The Apple and the Arrow (1952) takes place in 1291 A.D. high in the Swiss Alps, and is an interpretation of the William Tell legend. Walter and his family live among the towering peaks and make their living herding goats. But circumstances resulting from the Swiss revolution against their occupying Austrian overlords places Walter's father in a difficult predicament as he is ordered to aim and shoot the apple off his son's head with his great crossbow. This story has thrilled children challenging their sense of bravery, honor, and resolve for centuries, and the Buffs bring their narrative and illustrative skills to enliven the tale again.

Conrad Buff illustration Big Tree and Deer

Magic Maize (1954) tells the story of a Mayan Indian boy who comes upon a rare piece of jade while he is secretly planting "magic maize." The piece of jade leads to a series of adventures and in the end, even Fabian's father is convinced that the "old and the new" can live in peace.

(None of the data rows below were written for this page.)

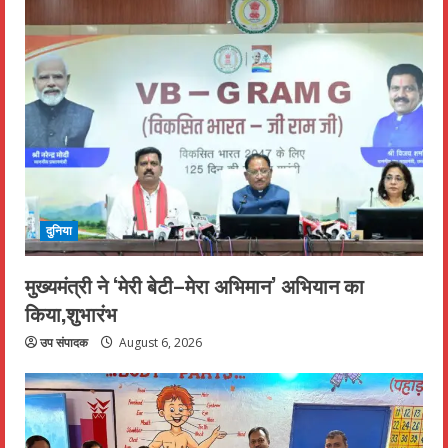
दुनिया
मुख्यमंत्री ने ‘मेरी बेटी–मेरा अभिमान’ अभियान का
किया,शुभारंभ
उप संपादक
August 6, 2026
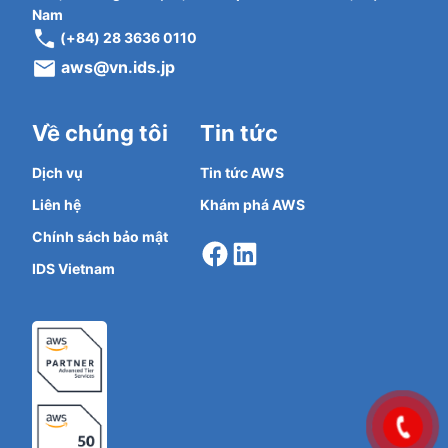
Nam
(+84) 28 3636 0110
aws@vn.ids.jp
Về chúng tôi
Tin tức
Dịch vụ
Tin tức AWS
Liên hệ
Khám phá AWS
Facebook
LinkedIn
Chính sách bảo mật
IDS Vietnam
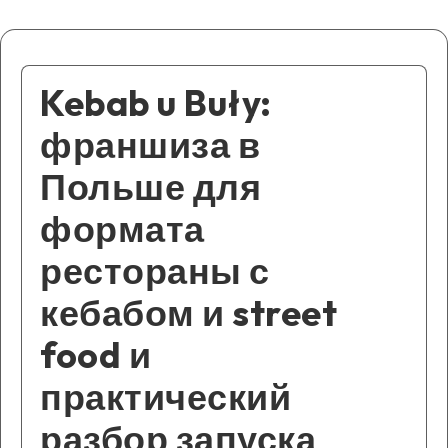
Kebab u Buły:
франшиза в
Польше для
формата
рестораны с
кебабом и street
food и
практический
разбор запуска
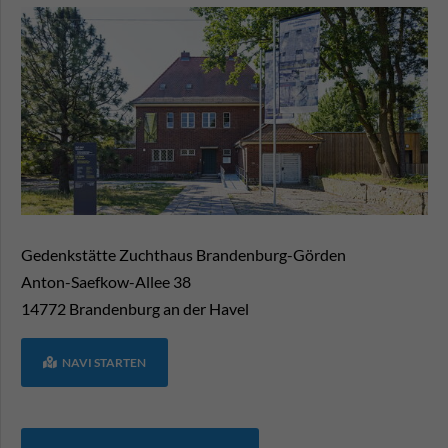
Gedenkstätte Zuchthaus Brandenburg-Görden
Anton-Saefkow-Allee 38
14772
Brandenburg an der Havel
NAVI STARTEN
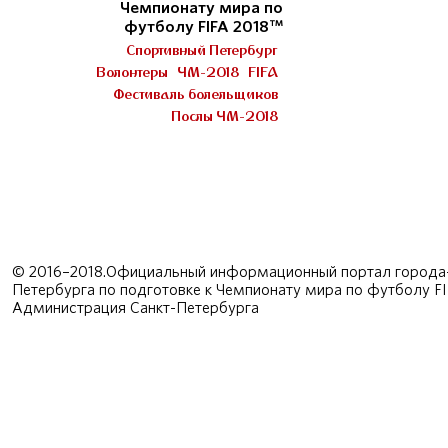
Чемпионату мира по
футболу FIFA 2018™
Спортивный Петербург
Волонтеры
ЧМ-2018
FIFA
Фестиваль болельщиков
Послы ЧМ-2018
© 2016–2018.Официальный информационный портал города-
Петербурга по подготовке к Чемпионату мира по футболу F
Администрация Санкт-Петербурга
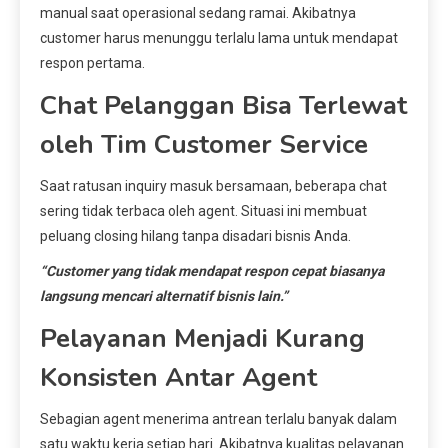
manual saat operasional sedang ramai. Akibatnya
customer harus menunggu terlalu lama untuk mendapat
respon pertama.
Chat Pelanggan Bisa Terlewat
oleh Tim Customer Service
Saat ratusan inquiry masuk bersamaan, beberapa chat
sering tidak terbaca oleh agent. Situasi ini membuat
peluang closing hilang tanpa disadari bisnis Anda.
“Customer yang tidak mendapat respon cepat biasanya
langsung mencari alternatif bisnis lain.”
Pelayanan Menjadi Kurang
Konsisten Antar Agent
Sebagian agent menerima antrean terlalu banyak dalam
satu waktu kerja setiap hari. Akibatnya kualitas pelayanan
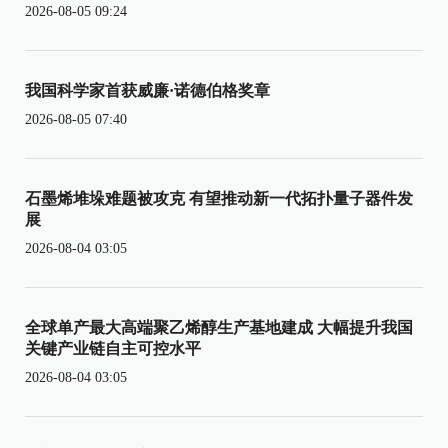
2026-08-05 09:24
我国科学家首获威廉·诺德伯格奖章
2026-08-05 07:40
石墨烯堆垛难题被攻克 有望推动新一代拓扑量子器件发
展
2026-08-04 03:05
全球单产最大高端聚乙烯醇生产基地建成 大幅提升我国
关键产业链自主可控水平
2026-08-04 03:05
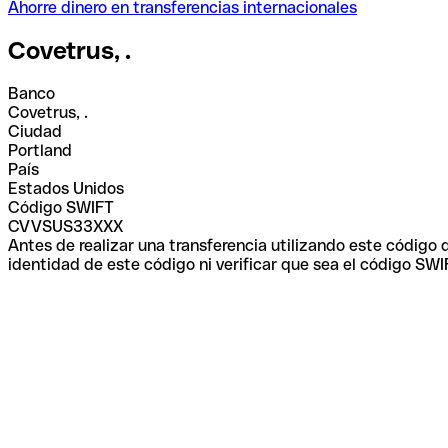
Ahorre dinero en transferencias internacionales
Covetrus, .
Banco
Covetrus, .
Ciudad
Portland
País
Estados Unidos
Código SWIFT
CVVSUS33XXX
Antes de realizar una transferencia utilizando este código
identidad de este código ni verificar que sea el código SWI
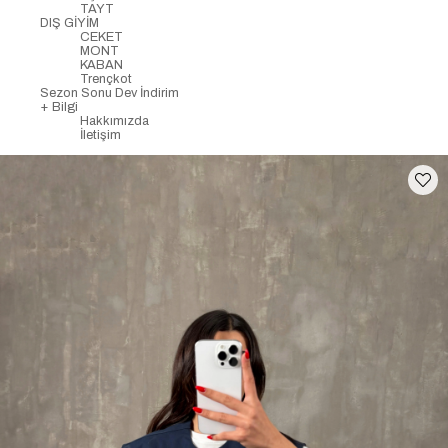
TAYT
DIŞ GİYİM
CEKET
MONT
KABAN
Trençkot
Sezon Sonu Dev İndirim
+ Bilgi
Hakkımızda
İletişim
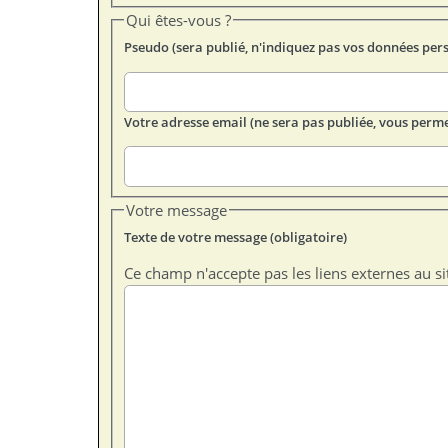
Qui êtes-vous ?
Pseudo (sera publié, n'indiquez pas vos données per
Votre adresse email (ne sera pas publiée, vous perme
Votre message
Texte de votre message (obligatoire)
Ce champ n'accepte pas les liens externes au si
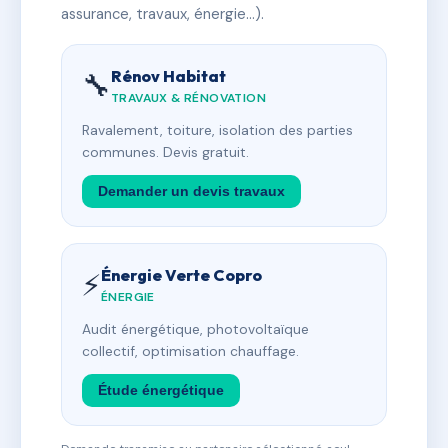
assurance, travaux, énergie…).
Rénov Habitat
🔧
TRAVAUX & RÉNOVATION
Ravalement, toiture, isolation des parties
communes. Devis gratuit.
Demander un devis travaux
Énergie Verte Copro
⚡
ÉNERGIE
Audit énergétique, photovoltaïque
collectif, optimisation chauffage.
Étude énergétique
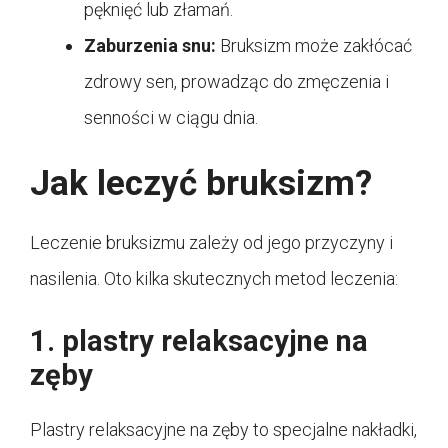
pęknięć lub złamań.
Zaburzenia snu:
Bruksizm może zakłócać
zdrowy sen, prowadząc do zmęczenia i
senności w ciągu dnia.
Jak leczyć bruksizm?
Leczenie bruksizmu zależy od jego przyczyny i
nasilenia. Oto kilka skutecznych metod leczenia:
1. plastry relaksacyjne na
zęby
Plastry relaksacyjne na zęby to specjalne nakładki,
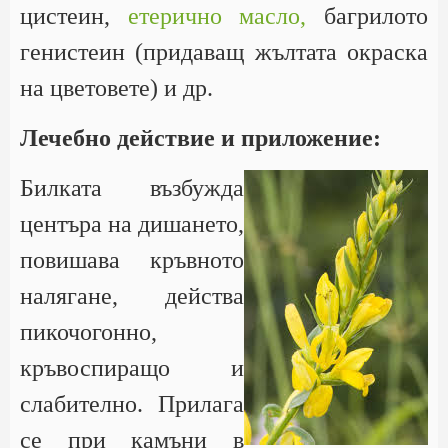
цистеин,
етерично масло,
багрилото
генистеин (придаващ жълтата окраска
на цветовете) и др.
Лечебно действие и приложение:
Билката възбужда
центъра на дишането,
повишава кръвното
налягане, действа
пикочогонно,
кръвоспиращо и
слабително. Прилага
се при камъни в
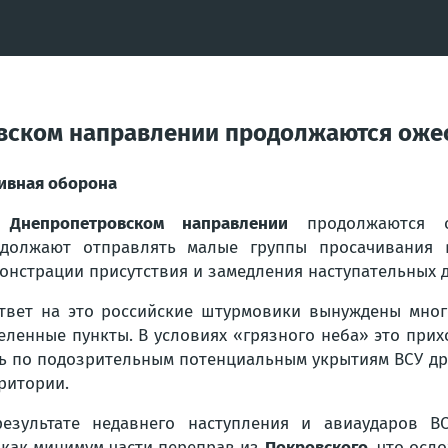
овском направлении продолжаются оже
ивная оборона
а
Днепропетровском направлении
продолжаются о
должают отправлять малые группы просачивания в
онстрации присутствия и замедления наступательных 
твет на это российские штурмовики вынуждены мног
еленные пункты. В условиях «грязного неба» это прих
ь по подозрительным потенциальным укрытиям ВСУ др
ритории.
результате недавнего наступления и авиаударов
как минимум части переправ из
Покровского
, что осл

Conrad and Mary Buff made their home in Eagle Rock, California. Their son, Conrad Buff III and their grandson, Conrad Buff IV were famous in their own right, both extending the family's artistic endeavors. Conrad Buff III was a noted Los Angeles architect, and among his many projects, he built a home for his parents in Eagle Rock. Conrad Buff IV worked as a film editor, winning an Oscar for his work on Titanic in 1998.

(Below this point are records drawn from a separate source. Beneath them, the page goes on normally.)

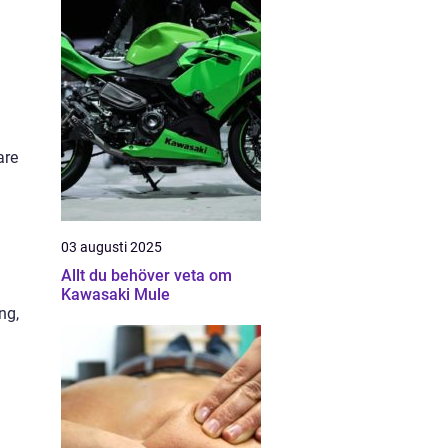
are
03 augusti 2025
Allt du behöver veta om
Kawasaki Mule
ng,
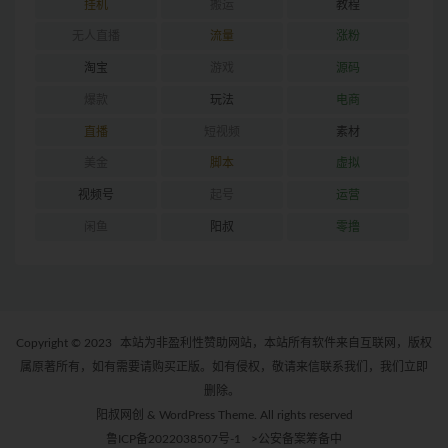
挂机
搬运
教程
无人直播
流量
涨粉
淘宝
游戏
源码
爆款
玩法
电商
直播
短视频
素材
美金
脚本
虚拟
视频号
起号
运营
闲鱼
阳叔
零撸
Copyright © 2023
本站为非盈利性赞助网站，本站所有软件来自互联网，版权
属原著所有，如有需要请购买正版。如有侵权，敬请来信联系我们，我们立即
删除。
阳叔网创 & WordPress Theme. All rights reserved
鲁ICP备2022038507号-1
>公安备案筹备中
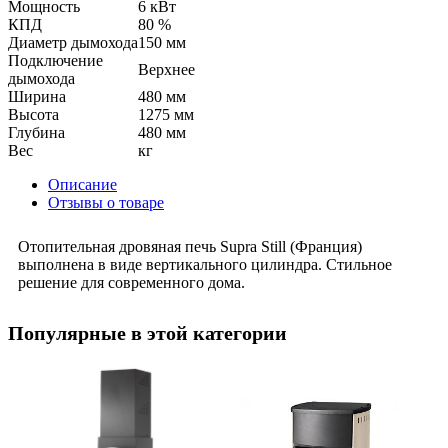
Мощность
6 кВт
КПД
80 %
Диаметр дымохода
150 мм
Подключение
Верхнее
дымохода
Ширина
480 мм
Высота
1275 мм
Глубина
480 мм
Вес
кг
Описание
Отзывы о товаре
Отопительная дровяная печь Supra Still (Франция)
выполнена в виде вертикального цилиндра. Стильное
решение для современного дома.
Популярные в этой категории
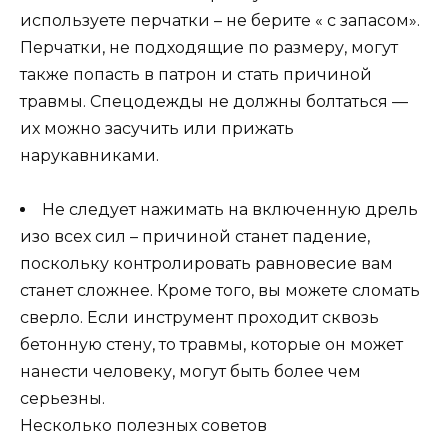
используете перчатки – не берите « с запасом».
Перчатки, не подходящие по размеру, могут
также попасть в патрон и стать причиной
травмы. Спецодежды не должны болтаться —
их можно засучить или прижать
нарукавниками.
Не следует нажимать на включенную дрель
изо всех сил – причиной станет падение,
поскольку контролировать равновесие вам
станет сложнее. Кроме того, вы можете сломать
сверло. Если инструмент проходит сквозь
бетонную стену, то травмы, которые он может
нанести человеку, могут быть более чем
серьезны.
Несколько полезных советов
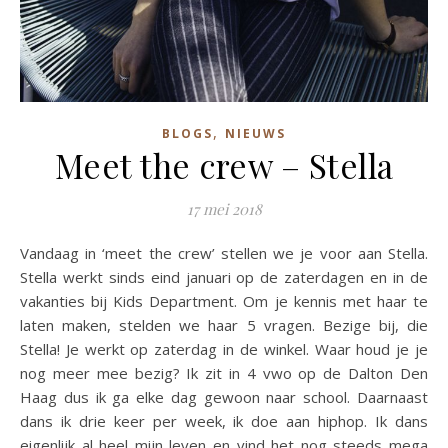
,
BLOGS
NIEUWS
Meet the crew – Stella
17 mei 2018
Vandaag in ‘meet the crew’ stellen we je voor aan Stella.
Stella werkt sinds eind januari op de zaterdagen en in de
vakanties bij Kids Department. Om je kennis met haar te
laten maken, stelden we haar 5 vragen. Bezige bij, die
Stella! Je werkt op zaterdag in de winkel. Waar houd je je
nog meer mee bezig? Ik zit in 4 vwo op de Dalton Den
Haag dus ik ga elke dag gewoon naar school. Daarnaast
dans ik drie keer per week, ik doe aan hiphop. Ik dans
eigenlijk al heel mijn leven en vind het nog steeds mega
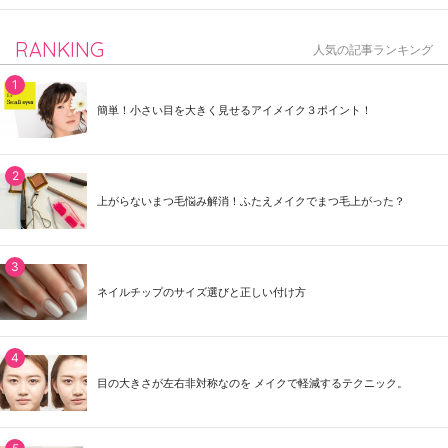
RANKING
人気の記事ランキング
簡単！小さい目を大きく見せるアイメイク３ポイント！
上がらないまつ毛悩み解消！ふたえメイクでまつ毛上がった？
ネイルチップのサイズ選びと正しい付け方
目の大きさが左右非対称なのを メイクで軽減するテクニック。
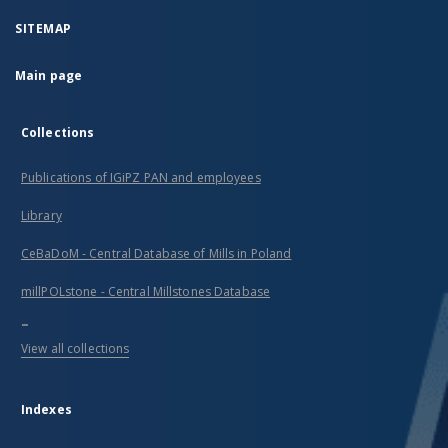
SITEMAP
Main page
Collections
Publications of IGiPZ PAN and employees
Library
CeBaDoM - Central Database of Mills in Poland
millPOLstone - Central Millstones Database
...
View all collections
Indexes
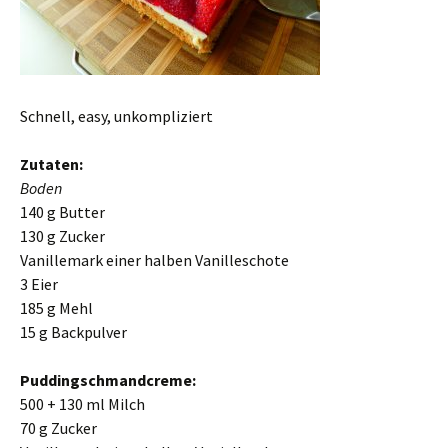
Schnell, easy, unkompliziert
Zutaten:
Boden
140
g
Butter
130
g
Zucker
Vanillemark einer halben Vanilleschote
3
Eier
185
g
Mehl
15
g
Backpulver
Puddingschmandcreme:
500 + 130
ml
Milch
70
g
Zucker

Mary and Conrad Buff The Apple and the Arrow Mary and Conrad Buff Magic Maize

Conrad and Mary Buff enjoyed many friends from the artistic community in Los Angeles. During a 2005 visit to Bodega Bay Heritage Gallery, Libby Meador, widow of Disney artist Joshua Meador, had high praise for both Conrad and Mary Buff for their warm welcoming when the Meadors arrived in Los Angeles in 1936 and for their long friendship.